→ What is needed
Match the word "progress". Return each line of the data below where it appears.

→ Dataset records
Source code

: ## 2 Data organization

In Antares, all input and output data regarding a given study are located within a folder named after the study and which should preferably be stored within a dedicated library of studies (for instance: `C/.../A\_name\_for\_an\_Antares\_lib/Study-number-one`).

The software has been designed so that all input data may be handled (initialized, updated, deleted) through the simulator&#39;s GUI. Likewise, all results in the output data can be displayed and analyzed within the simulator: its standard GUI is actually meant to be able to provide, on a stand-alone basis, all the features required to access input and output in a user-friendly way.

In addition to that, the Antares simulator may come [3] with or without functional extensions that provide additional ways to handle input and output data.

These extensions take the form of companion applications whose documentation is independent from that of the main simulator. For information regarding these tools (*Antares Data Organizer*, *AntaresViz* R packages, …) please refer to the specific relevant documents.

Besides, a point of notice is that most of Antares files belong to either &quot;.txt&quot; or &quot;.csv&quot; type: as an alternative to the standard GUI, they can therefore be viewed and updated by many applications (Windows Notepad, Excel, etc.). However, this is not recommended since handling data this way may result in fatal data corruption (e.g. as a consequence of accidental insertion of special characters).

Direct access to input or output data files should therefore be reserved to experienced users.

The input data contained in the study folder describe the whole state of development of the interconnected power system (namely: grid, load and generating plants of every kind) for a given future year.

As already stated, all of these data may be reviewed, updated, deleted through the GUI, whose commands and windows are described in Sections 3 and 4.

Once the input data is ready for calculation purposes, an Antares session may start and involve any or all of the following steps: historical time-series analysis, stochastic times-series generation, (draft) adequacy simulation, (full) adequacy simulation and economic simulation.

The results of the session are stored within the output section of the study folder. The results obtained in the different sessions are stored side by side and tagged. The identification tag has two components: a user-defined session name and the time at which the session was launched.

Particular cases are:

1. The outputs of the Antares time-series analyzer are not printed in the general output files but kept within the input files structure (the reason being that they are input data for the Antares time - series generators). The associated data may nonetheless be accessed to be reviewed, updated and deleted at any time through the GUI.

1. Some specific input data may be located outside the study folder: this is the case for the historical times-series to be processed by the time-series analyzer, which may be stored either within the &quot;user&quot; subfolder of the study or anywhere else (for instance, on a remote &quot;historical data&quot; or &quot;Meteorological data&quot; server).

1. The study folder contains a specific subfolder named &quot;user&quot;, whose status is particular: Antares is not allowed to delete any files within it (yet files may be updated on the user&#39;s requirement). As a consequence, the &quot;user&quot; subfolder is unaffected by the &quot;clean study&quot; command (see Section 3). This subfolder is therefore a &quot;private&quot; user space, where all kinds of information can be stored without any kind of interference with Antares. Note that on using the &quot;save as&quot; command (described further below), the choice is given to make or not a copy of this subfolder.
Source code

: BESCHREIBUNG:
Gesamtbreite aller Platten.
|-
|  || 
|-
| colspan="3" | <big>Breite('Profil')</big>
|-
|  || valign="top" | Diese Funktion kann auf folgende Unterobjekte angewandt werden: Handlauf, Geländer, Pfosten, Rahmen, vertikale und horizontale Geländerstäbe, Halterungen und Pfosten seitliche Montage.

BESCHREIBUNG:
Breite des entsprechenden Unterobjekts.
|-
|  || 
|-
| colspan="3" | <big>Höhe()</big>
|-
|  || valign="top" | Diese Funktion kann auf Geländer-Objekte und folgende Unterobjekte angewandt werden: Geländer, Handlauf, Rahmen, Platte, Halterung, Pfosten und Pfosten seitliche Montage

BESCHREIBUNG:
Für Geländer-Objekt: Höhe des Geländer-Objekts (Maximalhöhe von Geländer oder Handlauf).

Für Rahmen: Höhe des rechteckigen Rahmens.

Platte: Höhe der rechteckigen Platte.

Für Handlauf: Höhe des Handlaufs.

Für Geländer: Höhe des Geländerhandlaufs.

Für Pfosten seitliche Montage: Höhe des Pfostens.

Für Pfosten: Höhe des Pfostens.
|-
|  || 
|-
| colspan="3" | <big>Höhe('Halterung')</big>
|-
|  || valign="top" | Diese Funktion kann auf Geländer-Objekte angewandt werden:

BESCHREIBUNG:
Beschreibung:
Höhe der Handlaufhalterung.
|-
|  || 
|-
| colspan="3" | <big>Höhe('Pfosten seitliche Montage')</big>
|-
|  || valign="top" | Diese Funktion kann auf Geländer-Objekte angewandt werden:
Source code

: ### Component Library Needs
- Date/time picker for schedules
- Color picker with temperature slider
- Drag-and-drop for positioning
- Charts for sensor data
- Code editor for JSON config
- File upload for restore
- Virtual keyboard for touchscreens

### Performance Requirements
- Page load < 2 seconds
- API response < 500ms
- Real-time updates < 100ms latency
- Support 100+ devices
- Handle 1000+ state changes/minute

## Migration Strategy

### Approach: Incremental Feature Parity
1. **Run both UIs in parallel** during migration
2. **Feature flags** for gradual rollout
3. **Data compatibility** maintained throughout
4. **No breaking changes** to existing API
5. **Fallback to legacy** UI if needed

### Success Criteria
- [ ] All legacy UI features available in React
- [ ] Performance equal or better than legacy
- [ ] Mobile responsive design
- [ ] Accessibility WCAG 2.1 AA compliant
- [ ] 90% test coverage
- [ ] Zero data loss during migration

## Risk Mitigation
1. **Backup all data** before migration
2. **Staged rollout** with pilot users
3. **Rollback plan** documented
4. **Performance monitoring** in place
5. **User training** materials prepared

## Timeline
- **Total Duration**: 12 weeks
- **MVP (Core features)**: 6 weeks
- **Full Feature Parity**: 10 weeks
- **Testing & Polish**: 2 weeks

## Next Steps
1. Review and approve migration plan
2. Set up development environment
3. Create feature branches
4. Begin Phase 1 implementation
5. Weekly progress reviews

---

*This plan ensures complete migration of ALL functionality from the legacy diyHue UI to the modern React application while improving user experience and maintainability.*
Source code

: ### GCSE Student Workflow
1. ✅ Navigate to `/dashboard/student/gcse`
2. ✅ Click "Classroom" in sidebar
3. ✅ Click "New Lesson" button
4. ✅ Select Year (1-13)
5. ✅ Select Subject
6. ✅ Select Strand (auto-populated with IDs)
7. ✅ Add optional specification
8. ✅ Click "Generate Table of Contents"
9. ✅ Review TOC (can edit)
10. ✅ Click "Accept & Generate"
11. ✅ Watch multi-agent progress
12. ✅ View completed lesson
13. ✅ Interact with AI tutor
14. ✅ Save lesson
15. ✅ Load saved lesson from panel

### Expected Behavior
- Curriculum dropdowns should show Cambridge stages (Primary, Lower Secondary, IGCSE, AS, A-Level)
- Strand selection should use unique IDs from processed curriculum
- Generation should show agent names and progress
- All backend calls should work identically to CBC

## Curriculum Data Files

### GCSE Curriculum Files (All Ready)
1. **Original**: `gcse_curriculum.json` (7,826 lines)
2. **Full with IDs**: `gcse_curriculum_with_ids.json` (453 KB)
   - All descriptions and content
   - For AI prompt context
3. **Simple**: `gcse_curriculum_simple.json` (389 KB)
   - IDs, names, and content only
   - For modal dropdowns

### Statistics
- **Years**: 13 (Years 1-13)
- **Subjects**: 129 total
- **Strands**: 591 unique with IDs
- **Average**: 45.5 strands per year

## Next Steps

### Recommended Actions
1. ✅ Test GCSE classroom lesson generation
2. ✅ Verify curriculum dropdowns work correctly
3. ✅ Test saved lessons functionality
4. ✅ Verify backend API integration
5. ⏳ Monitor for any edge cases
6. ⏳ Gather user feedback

→ Answer section
5. Weekly progress reviews
11. ✅ Watch multi-agent progress
- Generation should show agent names and progress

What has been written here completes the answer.